J'ai commencé le piano en démontant ce qui est à la portée d'un enfant de 5 ans : dévêtir le bas du piano droit familial et gratter ses cordes ; frapper inconsidérément sur les touches, écouter le vrombissement des cordes graves, se gaver de sons.

Les rues de Paris m'offraient d'autres sources sonores : élevé de plain pied dans une boutique, je repérais les sons des moteurs : Peugeot, Citroën et surtout l'inénarrable Panhard, bruyante boîte à savon.
Puis je remontais à l'appartement réitérer mes explorations dans le salon ; peu à peu  j'avais acquis la certitude que la puissance  des sons et leur hauteur pouvaient modifier l'atmosphère de la pièce.

Après mon improvisation sauvage je me retournais vivement pour surprendre un changement dans les meubles, leur couleur, leur aspect, leur  place!

La nature venait le Dimanche quand mes parents me récupéraient ; promenades dans les bois, les parcs, les fortes odeurs, les lumières âpres et douces.

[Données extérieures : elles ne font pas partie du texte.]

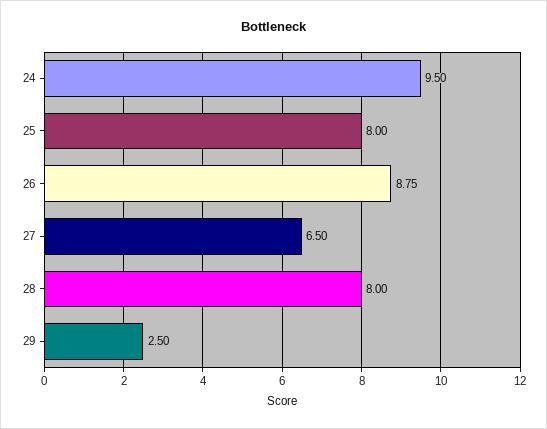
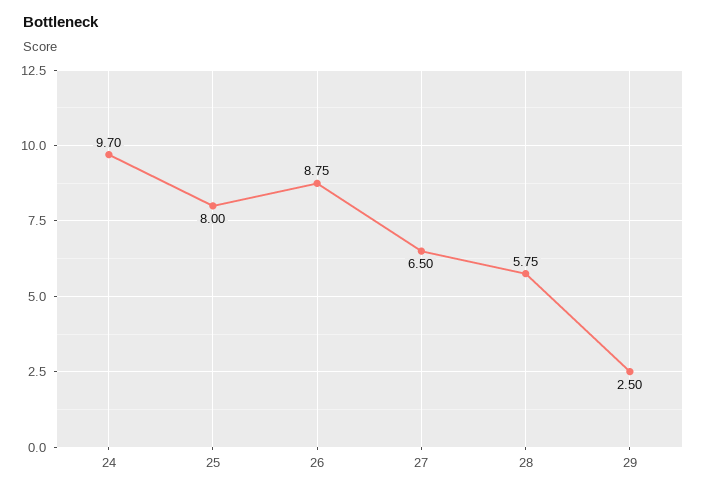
  {
-   "24": 9.5,
+   "24": 9.7,
    "25": 8,
    "26": 8.75,
    "27": 6.5,
-   "28": 8,
+   "28": 5.75,
    "29": 2.5
  }

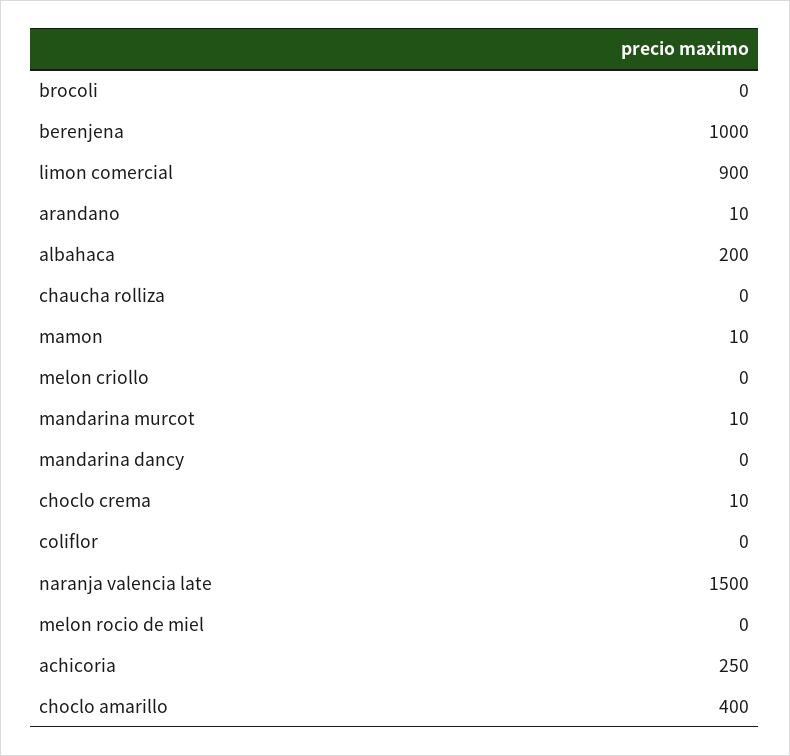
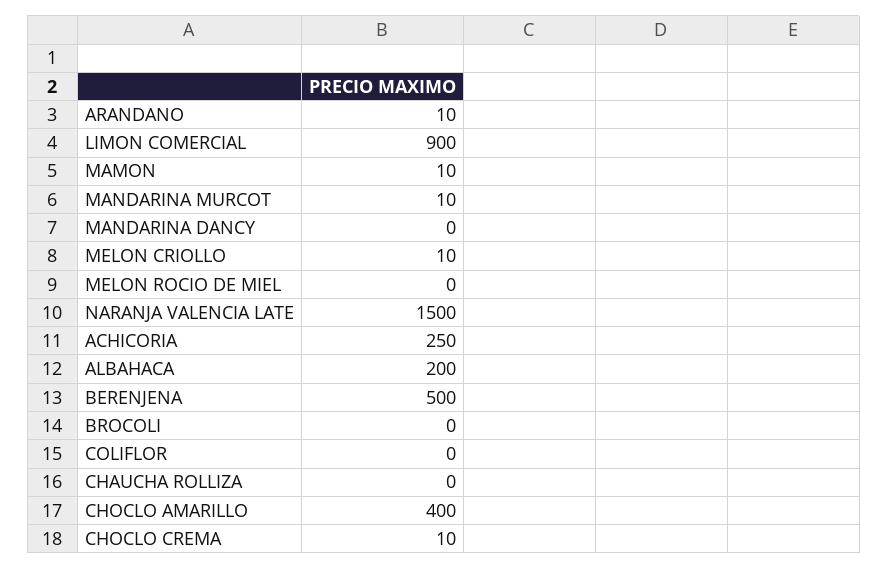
  {
    "brocoli": 0,
-   "berenjena": 1000,
+   "berenjena": 500,
    "limon comercial": 900,
    "arandano": 10,
    "albahaca": 200,
    "chaucha rolliza": 0,
    "mamon": 10,
-   "melon criollo": 0,
+   "melon criollo": 10,
    "mandarina murcot": 10,
    "mandarina dancy": 0,
    "choclo crema": 10,
    "coliflor": 0,
    "naranja valencia late": 1500,
    "melon rocio de miel": 0,
    "achicoria": 250,
    "choclo amarillo": 400
  }

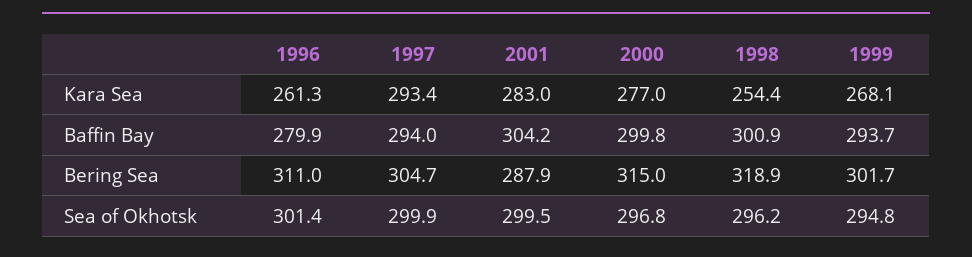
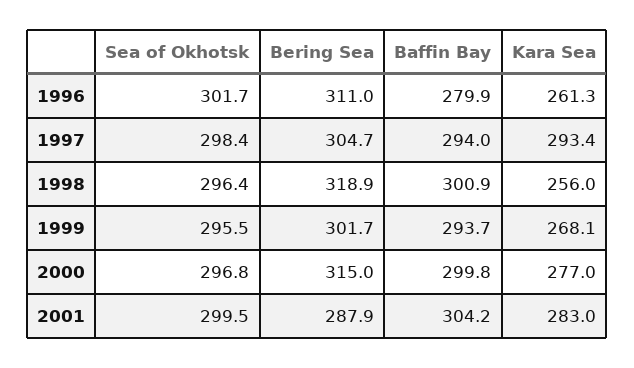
  {
    "1996": {
      "Kara Sea": 261.3,
      "Baffin Bay": 279.9,
      "Bering Sea": 311,
-     "Sea of Okhotsk": 301.4
+     "Sea of Okhotsk": 301.7
    },
    "1997": {
      "Kara Sea": 293.4,
      "Baffin Bay": 294,
      "Bering Sea": 304.7,
-     "Sea of Okhotsk": 299.9
+     "Sea of Okhotsk": 298.4
    },
    "2001": {
      "Kara Sea": 283,
      "Baffin Bay": 304.2,
      "Bering Sea": 287.9,
      "Sea of Okhotsk": 299.5
    },
    "2000": {
      "Kara Sea": 277,
      "Baffin Bay": 299.8,
      "Bering Sea": 315,
      "Sea of Okhotsk": 296.8
    },
    "1998": {
-     "Kara Sea": 254.4,
+     "Kara Sea": 256,
      "Baffin Bay": 300.9,
      "Bering Sea": 318.9,
-     "Sea of Okhotsk": 296.2
+     "Sea of Okhotsk": 296.4
    },
    "1999": {
      "Kara Sea": 268.1,
      "Baffin Bay": 293.7,
      "Bering Sea": 301.7,
-     "Sea of Okhotsk": 294.8
+     "Sea of Okhotsk": 295.5
    }
  }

Les parcs surtout m'ont longtemps laissé une sensation de délice intimement mêlé à une source d'inquiétude. J'avais repéré  l'entrée des parcs franciliens, Marly, Saint Cloud ; ces grandes portes donnaient accès à un monde si différent, étrange, vivant secrètement.

Maintenant mon goût pour la nature est sans mélange, bonheur dont le secret ne m'effraie plus.